She looked at him in surprise; with a little annoyance even. It was absurd. Why should he come to her in this way? Why, because on one occasion, when circumstances had impelled him to speak and her to answer, she had presumed to advise—why should he again come to her of set purpose? It was ridiculous of him. “I think I must refuse,” she said gravely and a little formally. “I know nothing of business.”
“It is not upon a matter of business,” he answered.
She uttered a sigh of impatience. “I think you are very foolish, Mr. Lindo. Why do you not go to my father?”
“Well, because it is—because it is on a rather delicate matter,” he answered impulsively.
“Still I do not see why you should bring it to me,” she objected, with a flash in her gray eyes, and many memories in her mind.
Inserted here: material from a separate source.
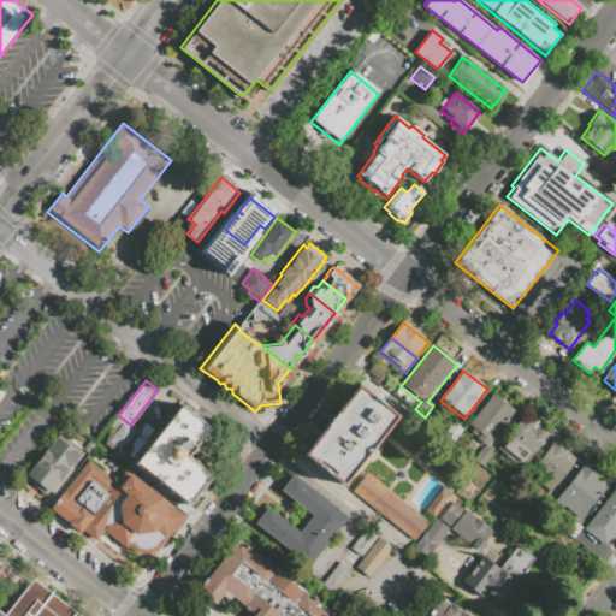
[(371,396),(371,394),(385,404),(384,406),(396,415),(342,484),(330,474),(327,477),(315,467),(318,465),(304,455),(326,426),(325,425),(335,413),(336,414),(359,386),(371,396)]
“Well, I will tell you why I bring it to you,” he answered bluntly. “Because I acted on your advice the other day; and that, you see, Miss Bonamy, has put me in this fix; and—and, in fact, made other advice necessary, don’t you see?”
“I see you are inclined to be somewhat ungenerous,” she answered. “But if it must be so, pray go on.”
He rose slowly and stood leaning against the mantel-shelf in his favorite attitude, his foot on the fender. “I will be as short as I can,” he said, a nervousness she did not fail to note in his manner. “Perhaps you will kindly hear me to the end before you solve my problem for me. It will help me a little, I think, if I may put my case in the third person. Miss Bonamy”—he paused on the name and cleared his throat, and then went on more quickly—“a man I know, young and keen, and at the time successful—successful beyond his hopes, so that others of his age and standing looked on him with envy, came one day to know a girl, and, from the moment of knowing her, to admire and esteem her. She was not only very beautiful, but he thought he saw in her, almost from the first hour of their acquaintance, such noble and generous qualities as all men, even the weakest, would fain imagine in the woman they love.”
Kate moved suddenly in her chair as if to rise. Then she sat back again, and he went on.
“This was a weak man,” he said in a low voice. “He had had small experience; let that be some excuse for him. He entered at this time on a new field of work in which he found himself of importance and fancied himself of greater importance. There he had frequent opportunities of meeting the woman I have mentioned, who had already made an impression on him. But his head was turned. He discovered that for certain small and unworthy reasons her goodness and her fairness were not recognized by those among whom he mixed, and he had the meanness to swim with the current and to strive to think no more of the woman to whom his heart had gone out. He acted like a cur, in fact, and presently he had his reward. Evil times came upon him. The position he loved was threatened. Finally he lost it, and found himself again where he had started in life—a poor curate without influence or brilliant prospects. Then—it seems an ignoble, a mean, and a miserable thing to say—he found out for certain that he loved this woman, and could imagine no greater honor or happiness than to have her for his wife.”